Hiking through History

A blog post by JMM Executive Director Marvin Pinkert. You can read more posts by Marvin here.


Billy Goat Trail in Great Falls, MD – one of my favorite places to hike.

It’s that time of year. Our wanderlust leads us to unexplored spaces. A straight line may be the shortest distance between two points – but then you’ll miss all the scenery. Some like to wander through mountains, some like to meander down a beach, but my favorite place to go hiking is through the pages of history. If you let yourself stray off the main path, there’s no telling what surprises you might find. I thought I would share some of the twists and turns I’ve recently experienced.

Three weeks ago, I was preparing to speak at the Museum of Howard County History (MHCH) in Ellicott City. My topic was the history of the Jews of Howard County and the MHCH had actually prepared a small exhibit on this topic in 2016. The exhibit included the agricultural colony of Yaazor. Zig. Technically speaking Yaazor was located in the Woodlawn community of Baltimore County but it was pretty close to the Howard County line. I asked Lorie if we had anything in the archives on Yaazor. She presented me with a paper on the colony written by BHU student Deborah Silberman in 1983. Zag.

Men at the Jewish Colony of Yaazor, 1917. JMM 1993.28.1.

The paper contained an amazing story from the son of the community’s shochet who said that during Prohibition his father slaughtered chickens by day and (to make a living) brewed bootlegged whiskey at night. The son goes on to report that when “I was thirteen years old in 1928 when the Catonsville Police came to my home and pointed their guns at my father… the police allowed him to write a note asking a neighbor to care for our farm, but the message, written in Russian, actually asked the colonist to destroy the still.

Some hikes actually take me across a bridge from one topic to another. Two weeks ago, I was getting ready for an interactive discussion of American immigration laws and the Jewish experience at B’nai Israel (as part of their annual Shavuot Limmud program). My plan was to use primary sources to tell the story. I thought, what better place to begin than Emma Lazarus’ poem The New Colossus, contrasting its call to send us “wretched refuse” with recent proposals from WhiteHouse.gov for “merit-based” immigration. Then it hit me – what if some in the audience don’t understand the reference to “Colossus.” Zig. With the reduction in history education in elementary school, it seemed that it was no longer a safe bet that everyone knew the Seven Wonders of the World. For a quick refresher, I looked up the “old Colossus” (i.e. the Colossus of Rhodes) in Wikipedia. Zag.

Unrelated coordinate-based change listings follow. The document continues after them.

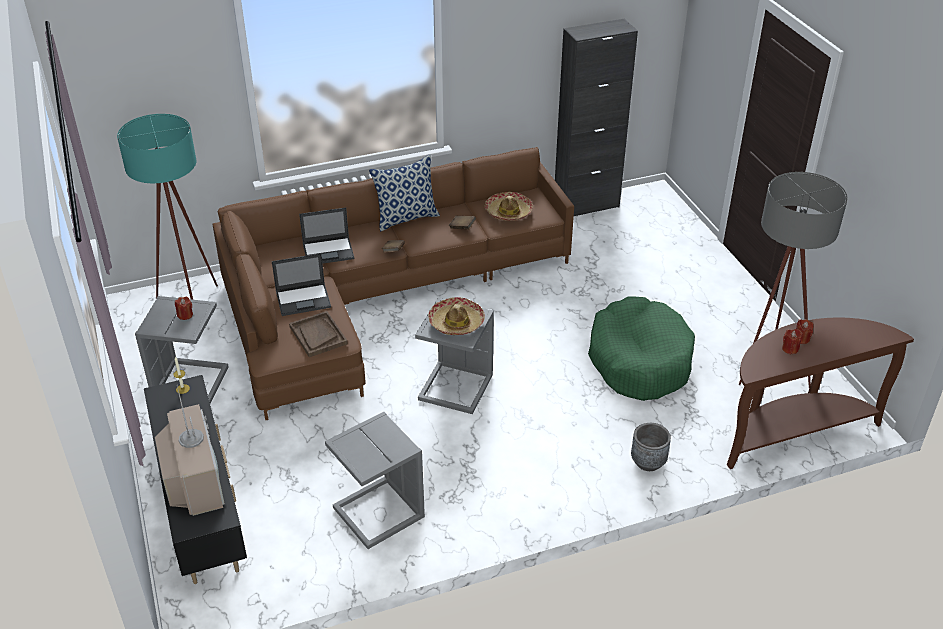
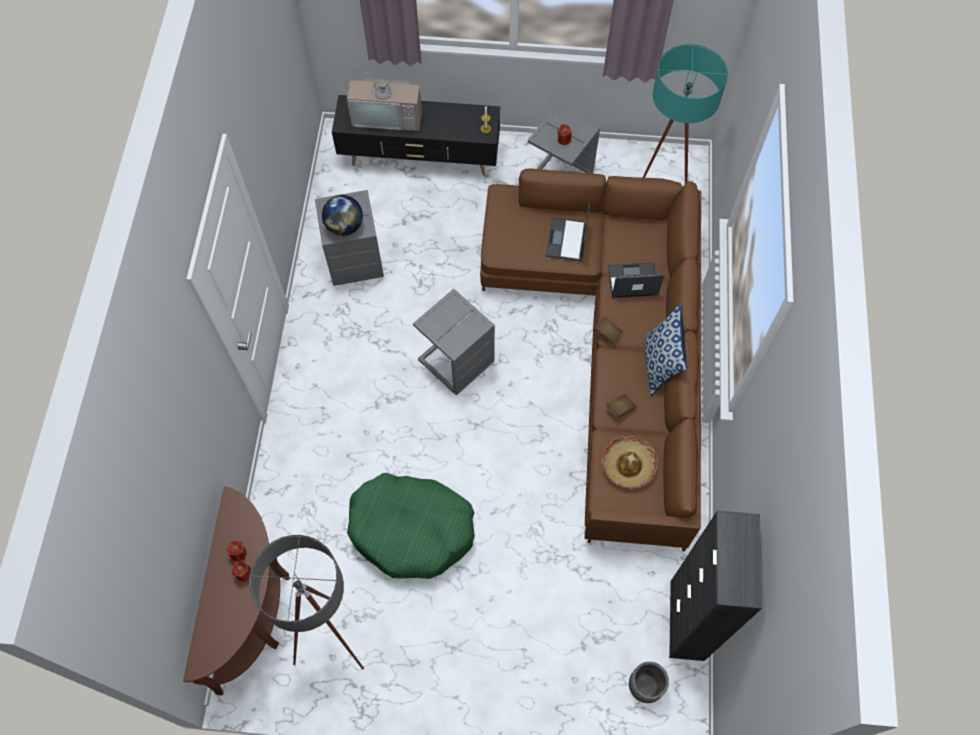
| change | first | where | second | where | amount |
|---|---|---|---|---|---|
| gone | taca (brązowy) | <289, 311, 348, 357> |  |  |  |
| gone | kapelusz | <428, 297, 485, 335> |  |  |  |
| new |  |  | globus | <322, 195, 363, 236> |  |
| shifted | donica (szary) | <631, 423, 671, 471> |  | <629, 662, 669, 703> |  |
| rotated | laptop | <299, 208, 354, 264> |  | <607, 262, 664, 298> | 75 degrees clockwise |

I was vaguely aware that the Colossus of Rhodes had collapsed in an earthquake just 54 years after it was built, but it never had crossed my mind as to what happened next. Imagine my surprise when I read this:

The same story is recorded by Bar Hebraeus, … “And a great number of men hauled on strong ropes which were tied round the brass Colossus which was in the city and pulled it down. And they weighed from it three thousand loads of Corinthian brass, and they sold it to a certain Jew from Emesa” (the Syrian city of Homs). Theophanes is the sole source of this account and all other sources can be traced to him.

It appears that, according to Theophanes, a 7th century Jewish scrap dealer used 900 camels to cart away the statues remains and recycle them. I didn’t end up using this anecdote at Limmud but it may make a feature appearance at the opening of the Scrap Yard exhibit in October.

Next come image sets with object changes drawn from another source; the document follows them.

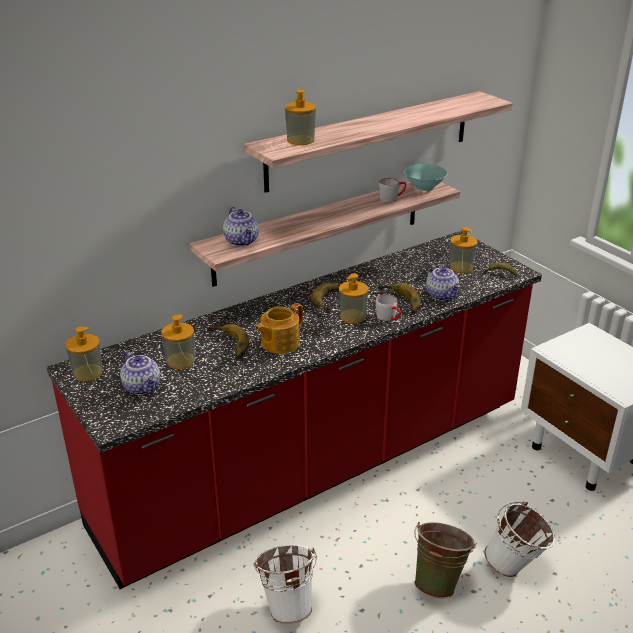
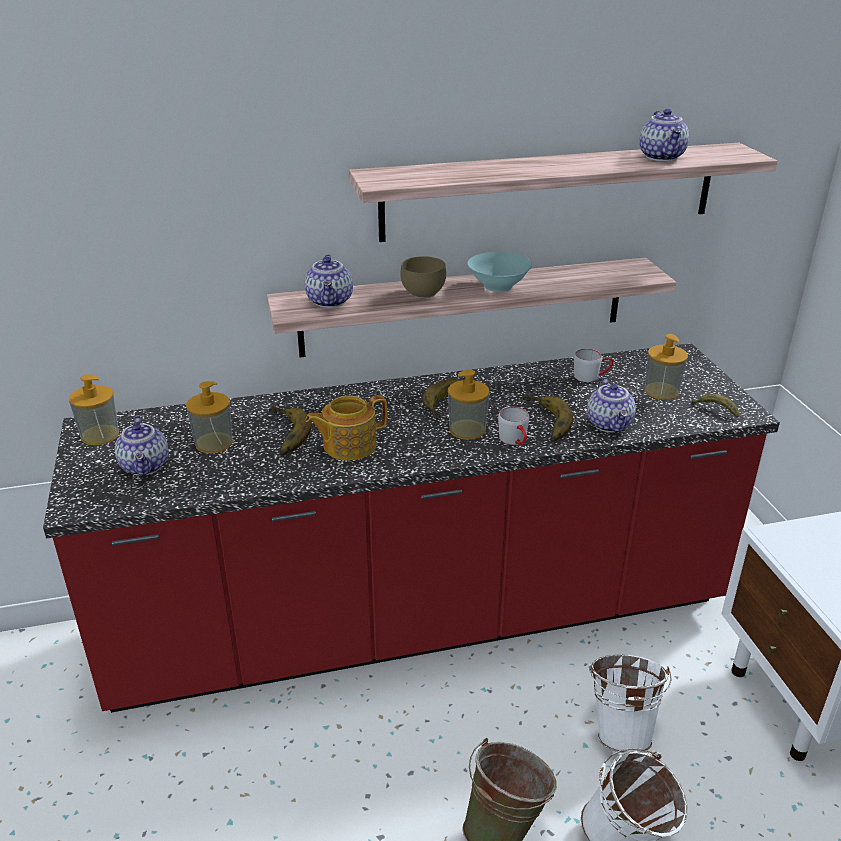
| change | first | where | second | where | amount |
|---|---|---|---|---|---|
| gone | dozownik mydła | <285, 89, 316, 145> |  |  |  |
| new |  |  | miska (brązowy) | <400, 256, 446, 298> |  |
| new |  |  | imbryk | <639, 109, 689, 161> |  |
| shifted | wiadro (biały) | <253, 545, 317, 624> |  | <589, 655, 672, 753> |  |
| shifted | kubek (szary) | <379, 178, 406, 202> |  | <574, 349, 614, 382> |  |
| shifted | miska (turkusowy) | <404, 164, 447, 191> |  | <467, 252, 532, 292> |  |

Finally, there are times when you feel truly lost in the woods but being lost is not necessarily a bad thing. I was helping prepare the script for our upcoming showcase exhibit, Redeemable: Baltimore’s $2 Bill and the Making of American Currency. The featured artifact in the exhibit is a $2 bill signed by revolutionary patriot, Benjamin Levy. I thought that the easiest panel to write would be the biography of Mr. Levy. After all, nearly every website (including JMM’s) credits him with being the first permanent Jewish settler in Baltimore (1773) Zig. But the question I found debated on the web was whether Benjamin Levy was truly Jewish?

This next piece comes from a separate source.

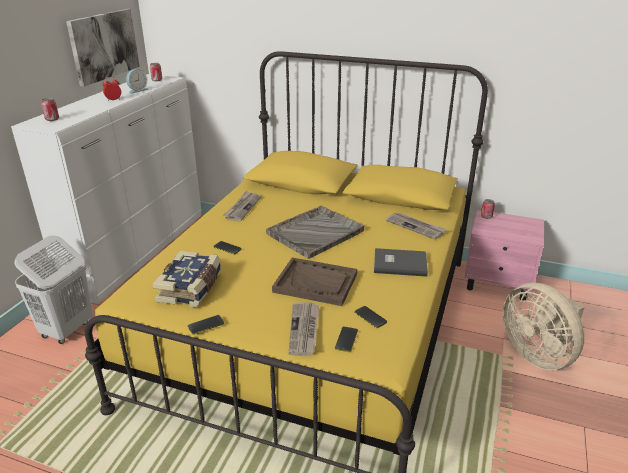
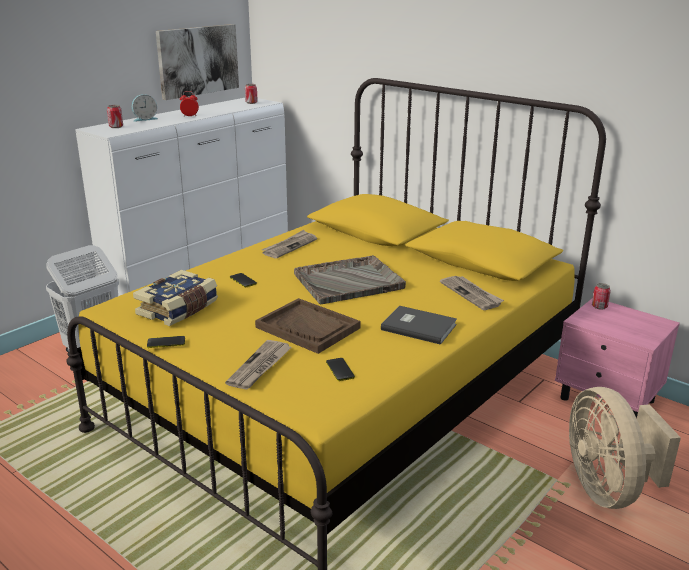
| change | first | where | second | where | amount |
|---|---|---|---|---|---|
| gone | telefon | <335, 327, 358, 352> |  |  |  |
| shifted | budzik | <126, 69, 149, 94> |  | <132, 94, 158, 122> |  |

The question is not as absurd as it sounds. A genealogy search revealed that both Benjamin and his wife Rachel had been born into a prominent New York Jewish family (and it appears that they were cousins). While in one sense this settled the matter, it still left open the question of whether they were practicing Jews. One site that questioned their affiliation mentioned that they were buried in an Episcopal cemetery. However, further research revealed that when Rachel died in 1794 there wasn’t a Jewish cemetery in Baltimore – the first wasn’t created until 1797. And though Benjamin dies in 1802, perhaps he had expressed a strong preference to be buried beside his wife. Zag. Further exploration in Jacob Rader Marcus’ expansive history, United States Jewry 1776 -1985, led to a realization that of the Levy’s five children, two married outside the faith and the other three remained unmarried. By the fourth generation in America, there were no Jewish descendants of Benjamin and Rachel Levy.

The trails of history are endless. I encourage you to explore them this summer. I can’t think of a better trailhead than the Jewish Museum of Maryland.